Espera-se que a Arábia Saudita cumpra as quotas de produção reduzidas que
acordou com os seus parceiros do grupo OPEP+, pelo menos até o final do
primeiro trimestre de 2024. Portanto, é pouco provável que OPEP+ aumente a
produção de forma acentuada durante o resto do ano. Além disso, o mercado
espera atingir um patamar de produção histórico, estimado em 102 milhões de
barris/dia em 2023, e a procura global de petróleo deverá aumentar em cerca de
mais 1,3 milhões de barris/dia em 2024.
O mundo
já vinha enfrentando uma crise energética de grandes proporções, especialmente
em função da guerra entre Rússia e Ucrania, desafios no controle da inflação e
elevados preços da energia pós-pandemia com repercussão relevante na segurança
e transição energética dos países. E, para agravar ainda mais, surge a guerra
no Oriente Médio que está limitada a Israel, Faixa de Gaza e sul do Libano,
ainda sem impacto direto na oferta de petróleo. Contudo, pode haver maior
amplitude na região, afetando de forma significativa o mercado de energia no
mundo.
Assim,
pelo menos por enquanto, as principais agências de informações do setor esperam
que os preços do barril de petróleo fiquem na faixa de US$ 80-100/barril com
volatilidade elevada. Porém, se a guerra Israel-Hamas se transformar em um
conflito regional e/ou ameaçar o escoamento do petróleo pelo Golfo Pérsico, o
mercado deverá enfrentar uma jornada bem mais difícil, com muita volatilidade e
forte elevação dos preços.
Em meio a
tantas adversidades externas, o Brasil se encontra numa posição favorável para
enfrentar os desafios do momento.
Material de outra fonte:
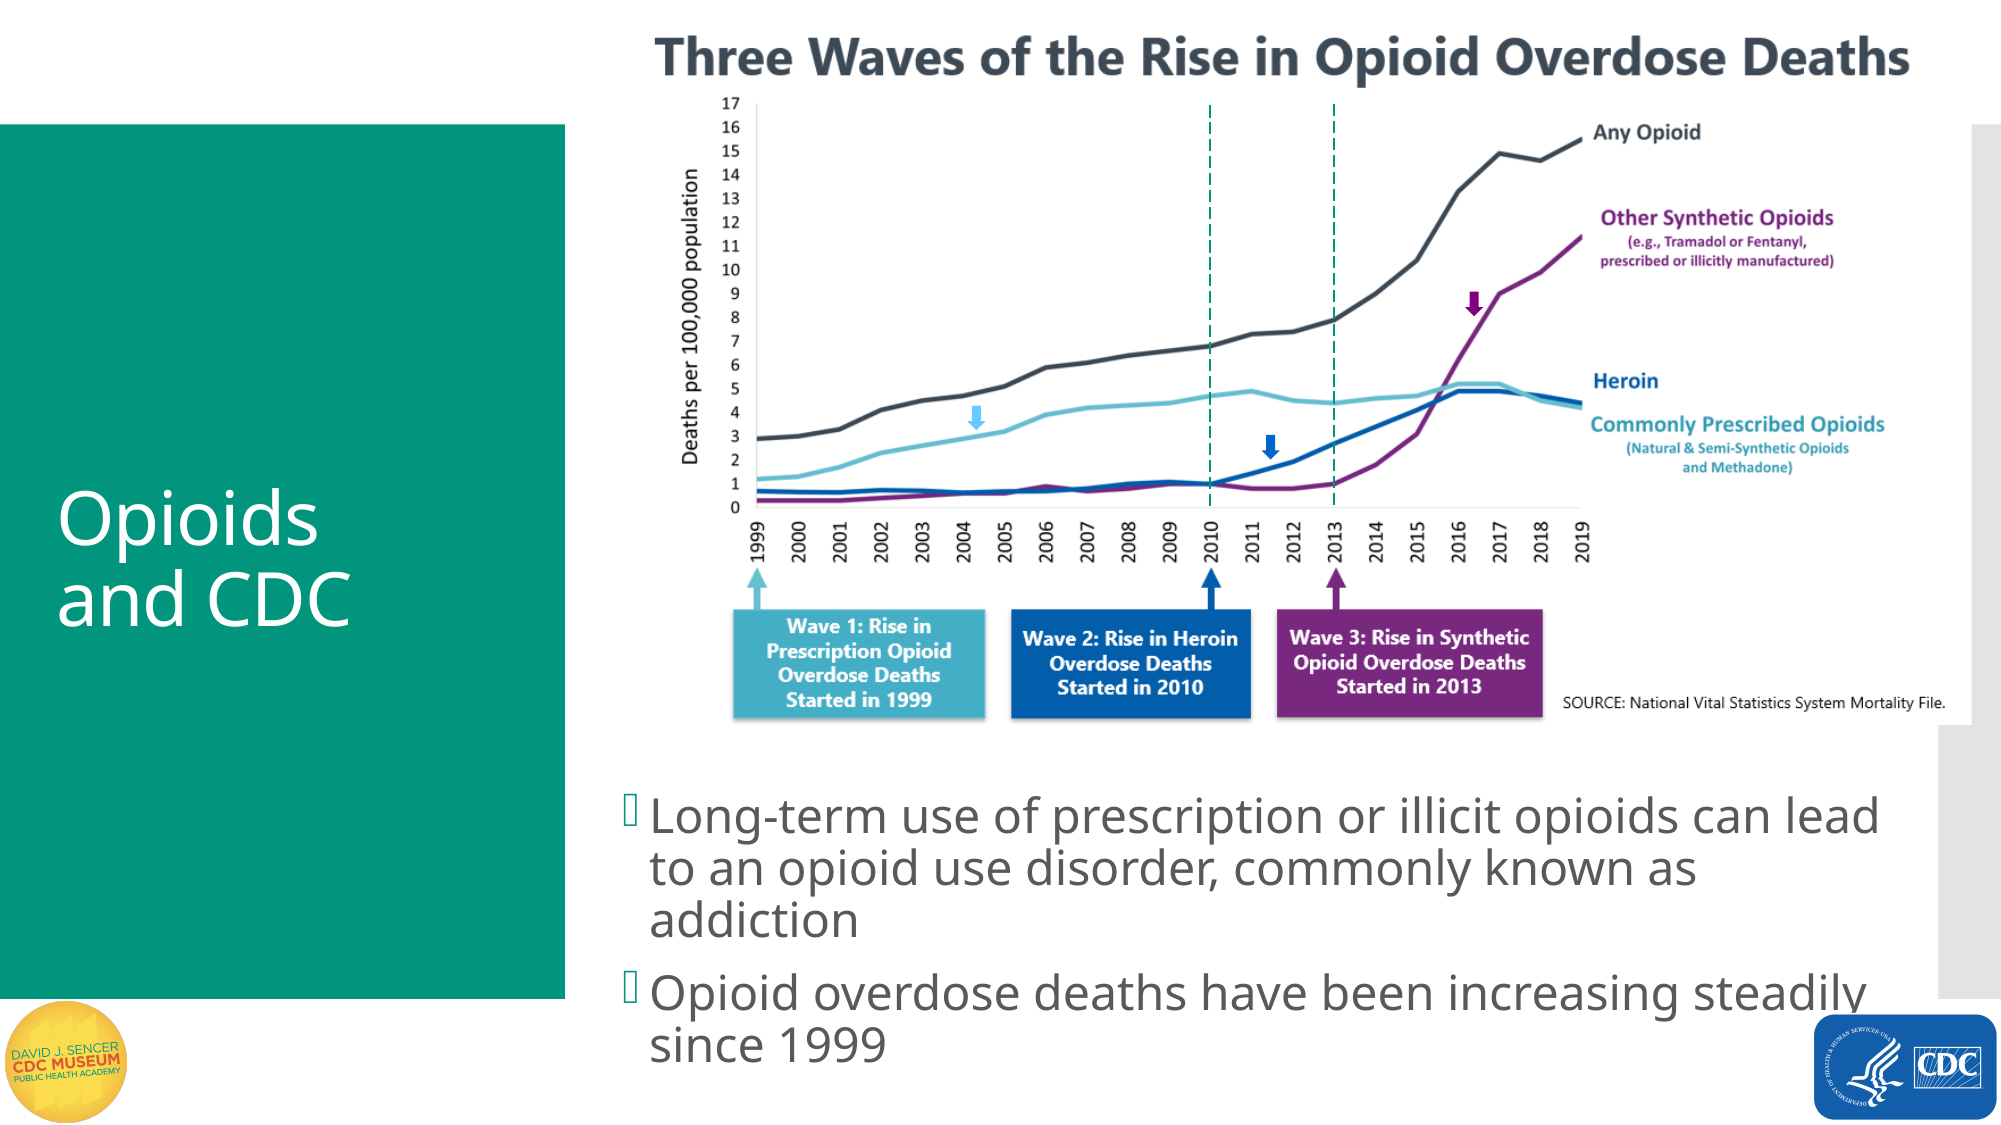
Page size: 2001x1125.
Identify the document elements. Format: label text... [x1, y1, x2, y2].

title Opioids and CDC [41, 184, 525, 940]
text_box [579, 25, 1972, 725]
picture [4, 1001, 127, 1123]
list Long-term use of prescription or illicit opioids can lead to an opioid use disorder, commonly known as addiction Opioid overdose deaths have been increasing steadily since 1999 [607, 784, 1936, 1083]
picture [1801, 1006, 2000, 1125]
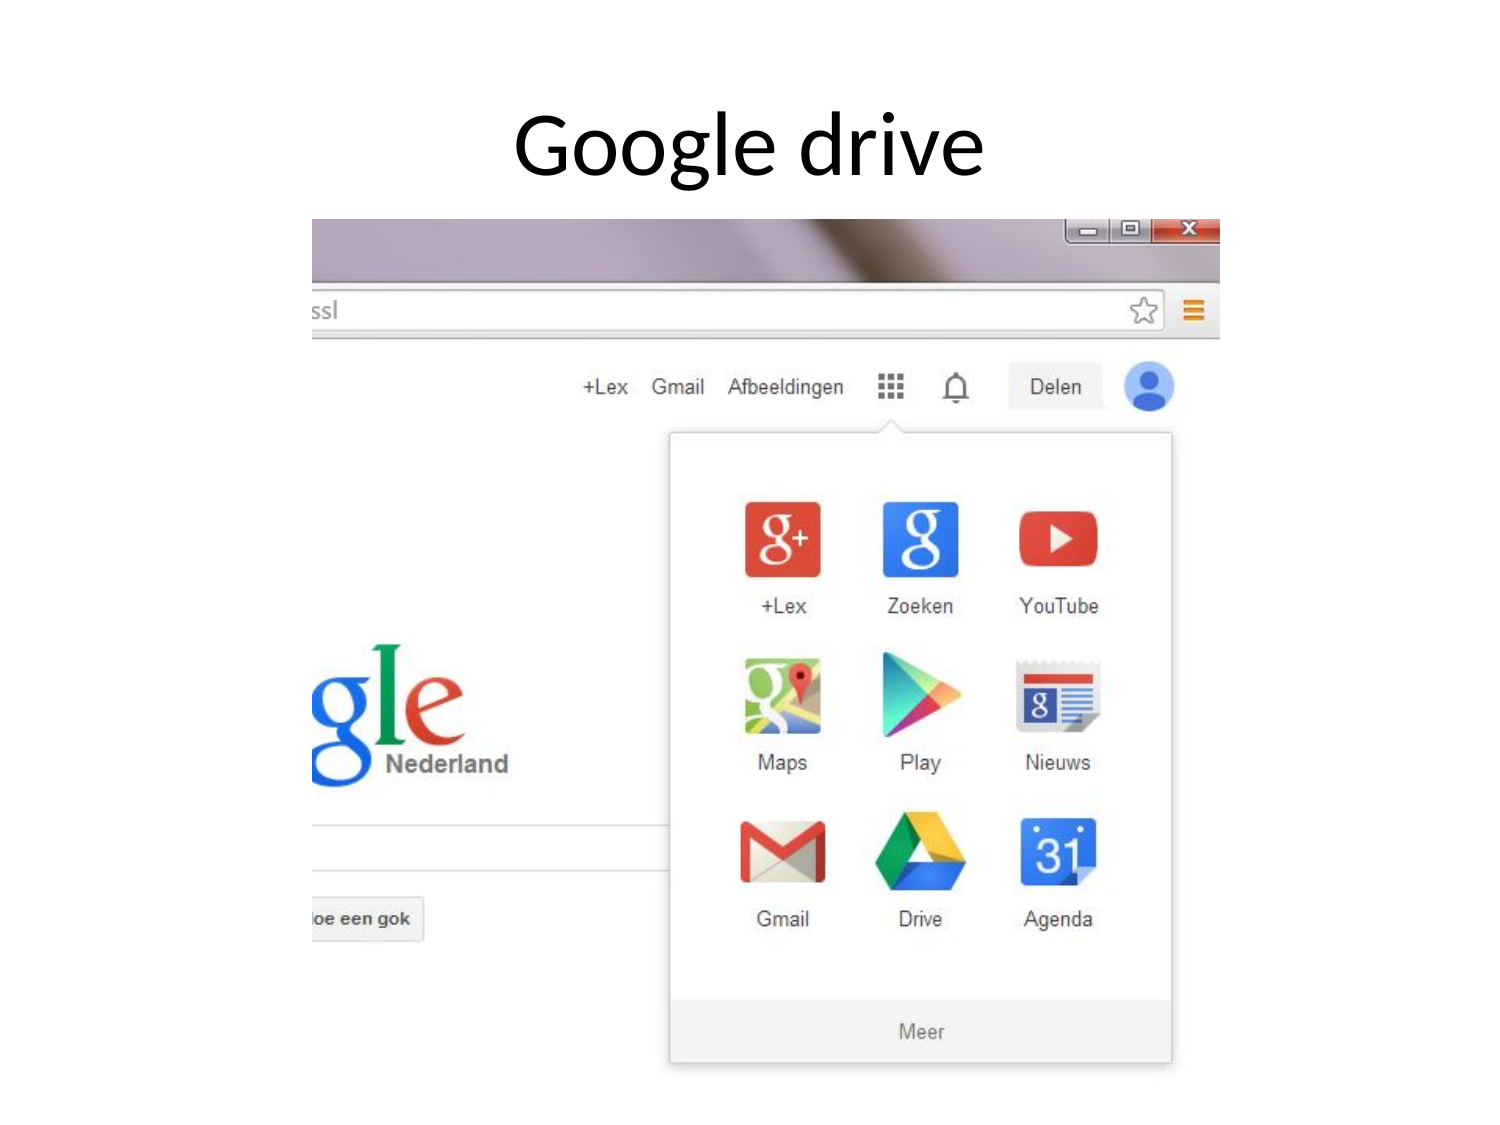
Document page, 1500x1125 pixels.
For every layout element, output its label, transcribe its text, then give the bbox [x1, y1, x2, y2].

title Google drive [75, 45, 1425, 233]
picture [312, 219, 1220, 1094]
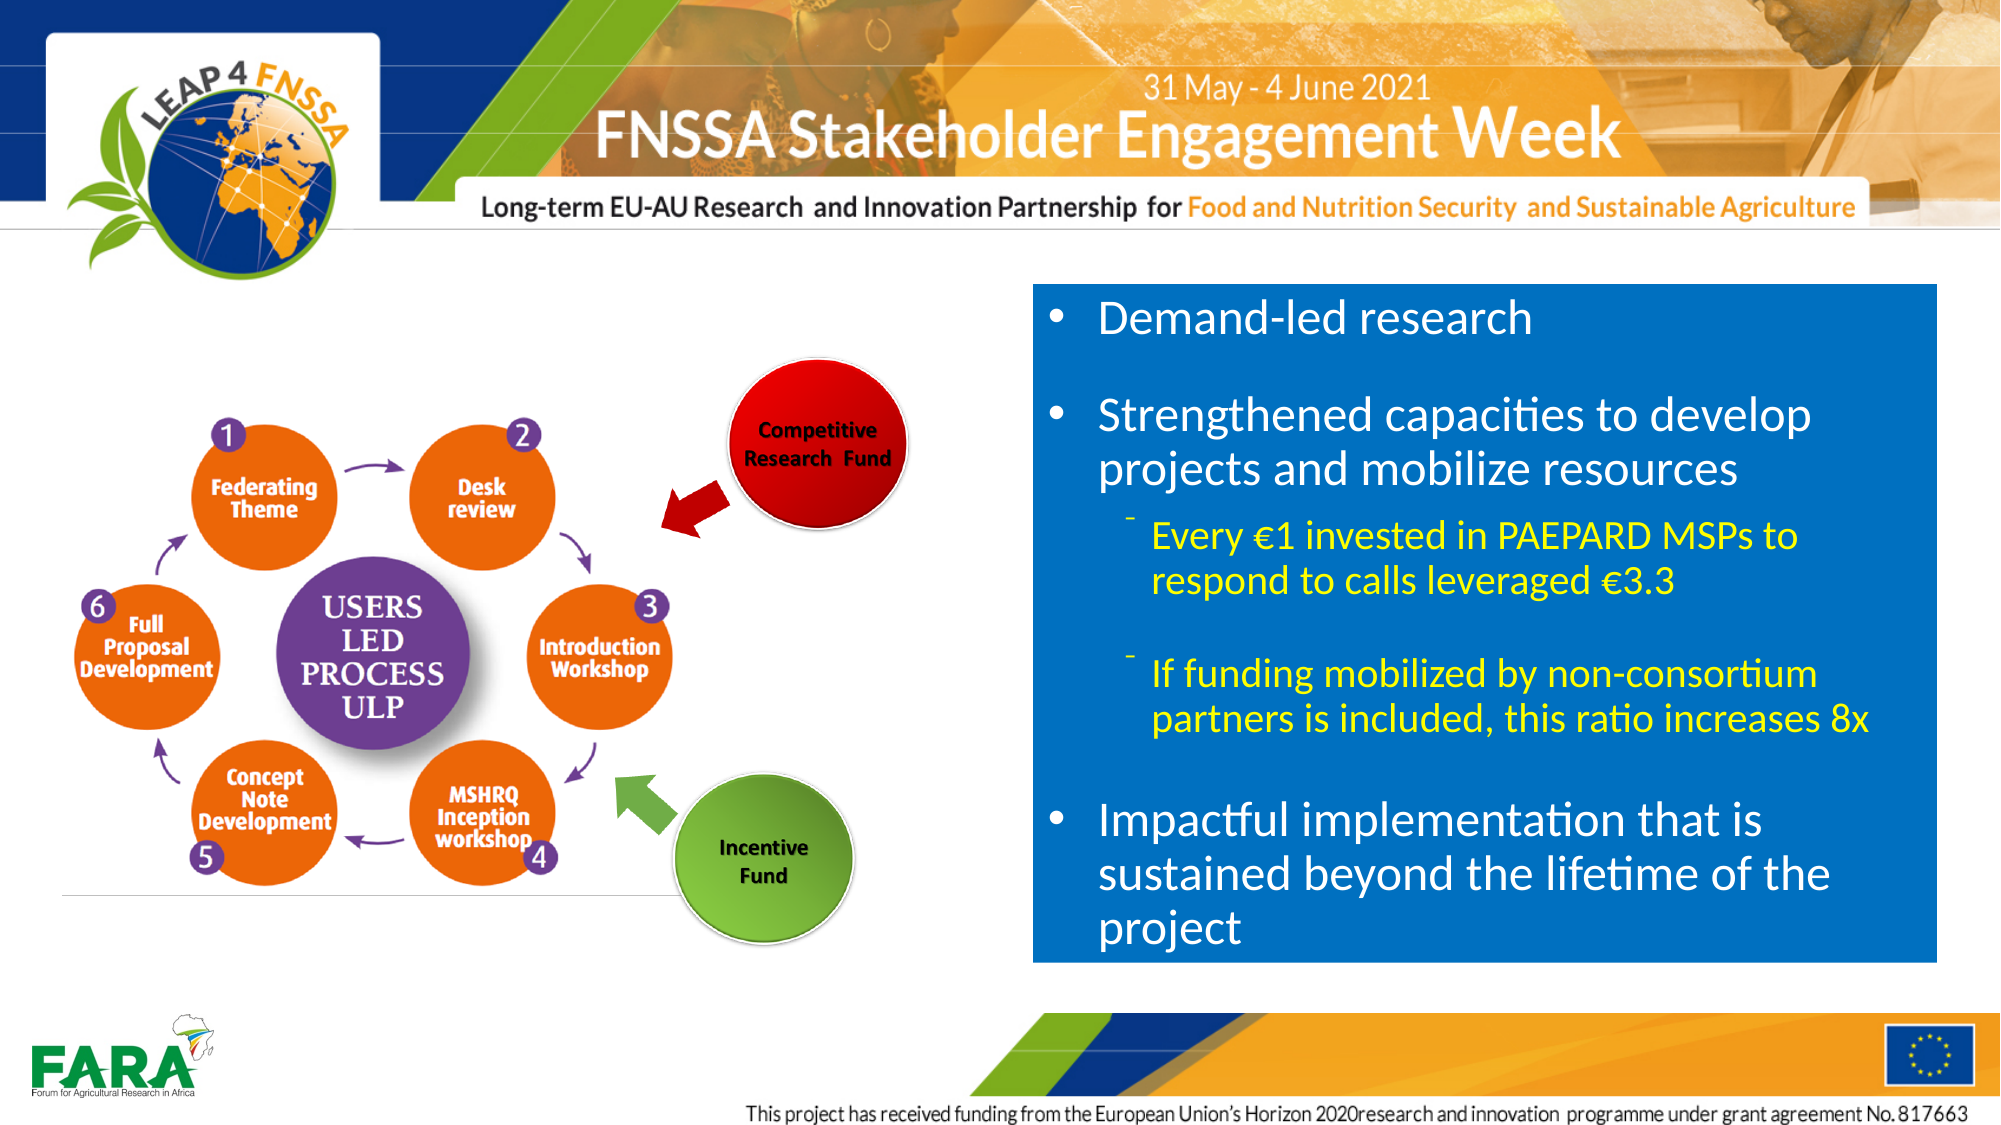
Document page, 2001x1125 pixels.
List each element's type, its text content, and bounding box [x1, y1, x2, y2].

text_box Demand-led research Strengthened capacities to develop projects and mobilize resources Every €1 invested in PAEPARD MSPs to respond to calls leveraged €3.3 If funding mobilized by non-consortium partners is included, this ratio increases 8x Impactful implementation that is sustained beyond the lifetime of the project [1033, 284, 1937, 963]
picture [62, 352, 914, 951]
picture [0, 1013, 2000, 1125]
picture [0, 0, 2000, 333]
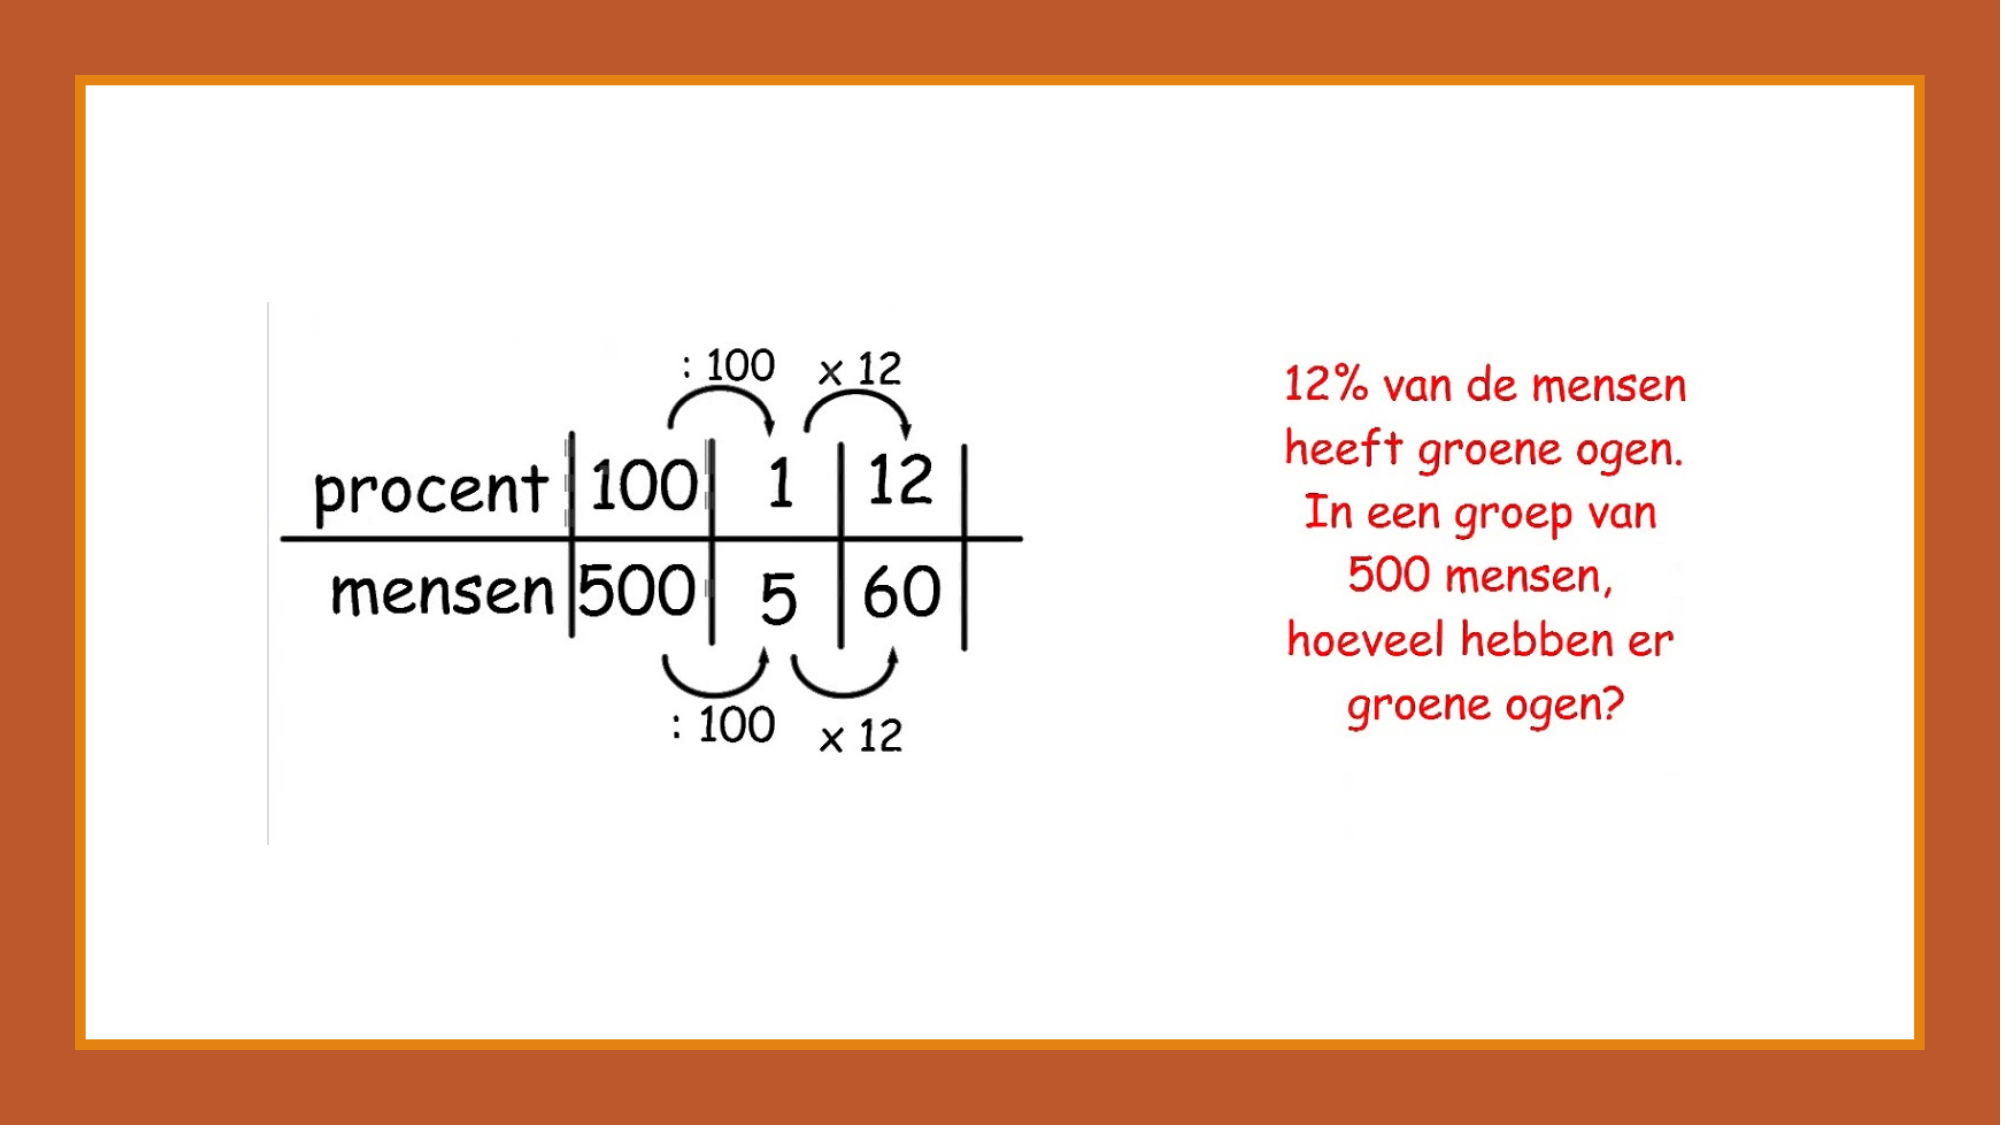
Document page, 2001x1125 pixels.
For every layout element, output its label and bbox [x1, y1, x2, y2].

Primeiro, por estar longe da região de
conflito; segundo, por ser um exportador de petróleo em ascensão e com grande
potencial de estar entre os cinco maiores produtores até 2030.
Somado a
isso, o país possui uma enorme diversidade de fontes de energia renováveis e
abundância de recursos naturais. Desta forma, o Brasil reúne muitos elementos
que propiciam uma maior resiliência em relação aos impactos resultantes das
guerras na Europa e no Oriente Médio no médio/longo prazo e, mais importante,
pode contribuir para amenizar os efeitos da crise energética no mundo.
No
entanto, no curto prazo, especialmente na hipótese de uma escalada nos
conflitos, o Brasil, por ser importador líquido de derivados (principalmente
diesel, gasolina, nafta, QAV e GLP), pode sofrer os efeitos adversos e
indesejáveis, resultado de uma grande elevação dos preços do petróleo.
O momento
requer cautela e urge uma compreensão mais ampla dos efeitos da crise, com a
necessidade eminente em se estabelecer um plano de contingência nacional,
evitando potenciais descontinuidade no suprimento de combustível e mitigando os
efeitos das variações nos preços para o setor produtivo e para a sociedade. A
grande pergunta é: estamos preparados? O governo, agências reguladoras e a
Petrobras precisam assumir a liderança para garantir o abastecimento nacional,
ampliando assim a segurança energética no país.
Felipe Kury é ex-diretor da ANP – Agência Nacional de Petróleo e Managing Partner na FK Energy Partners.